Although many randomized controlled trials that involved term infants and preterm infants have evaluated the benefits of delayed umbilical cord clamping versus immediate umbilical cord clamping, the ideal timing for umbilical cord clamping has yet to be established. Further studies also are needed to evaluate the optimal timing of umbilical cord clamping, the management of the third stage of labor in relation to umbilical cord clamping, and the timing of umbilical cord clamping in relation to the initiation of voluntary or assisted ventilation in the neonate. The ideal time for clamping the umbilical cord after cesarean delivery versus vaginal birth is an especially important area for future research.
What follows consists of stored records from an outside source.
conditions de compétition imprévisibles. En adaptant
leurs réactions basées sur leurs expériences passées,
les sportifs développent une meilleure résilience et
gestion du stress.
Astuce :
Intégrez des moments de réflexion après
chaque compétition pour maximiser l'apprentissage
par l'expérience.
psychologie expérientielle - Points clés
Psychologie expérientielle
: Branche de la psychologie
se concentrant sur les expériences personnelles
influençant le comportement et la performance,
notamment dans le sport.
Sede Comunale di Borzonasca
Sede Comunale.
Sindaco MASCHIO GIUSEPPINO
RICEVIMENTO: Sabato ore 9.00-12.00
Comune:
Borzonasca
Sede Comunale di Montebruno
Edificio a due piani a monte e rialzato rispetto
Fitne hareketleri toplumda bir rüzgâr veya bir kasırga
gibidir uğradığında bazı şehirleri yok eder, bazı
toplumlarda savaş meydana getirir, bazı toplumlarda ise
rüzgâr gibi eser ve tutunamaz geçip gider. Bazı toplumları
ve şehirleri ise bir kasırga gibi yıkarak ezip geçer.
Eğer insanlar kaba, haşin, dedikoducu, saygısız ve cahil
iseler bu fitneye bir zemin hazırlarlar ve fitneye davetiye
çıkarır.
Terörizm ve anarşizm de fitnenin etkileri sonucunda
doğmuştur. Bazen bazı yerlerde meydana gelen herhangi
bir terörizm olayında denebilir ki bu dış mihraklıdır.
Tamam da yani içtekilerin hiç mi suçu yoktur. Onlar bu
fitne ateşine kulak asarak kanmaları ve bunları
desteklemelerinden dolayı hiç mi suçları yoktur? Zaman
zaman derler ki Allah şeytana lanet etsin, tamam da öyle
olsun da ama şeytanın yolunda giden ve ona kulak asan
Premature infants, who may benefit most from delayed umbilical cord clamping, are more likely to be delivered by cesarean delivery because their mothers may have other medical and obstetric complications.
Large clinical trials are needed to investigate the effect of delayed umbilical cord clamping on infants delivered at less than 28 weeks of gestation. Further investigation is required to evaluate management of umbilical cord clamping in women with high-risk pregnancies whose infants are prone to develop polycythemia. The risks of umbilical cord milking remain unknown, and more studies are needed to compare milking of the umbilical cord with delayed umbilical cord clamping. The value of enhanced stem cell and plasma transfusion associated with delayed cord clamping with respect to immediate and long-term immunity, host defense, and repair is another important area for future research.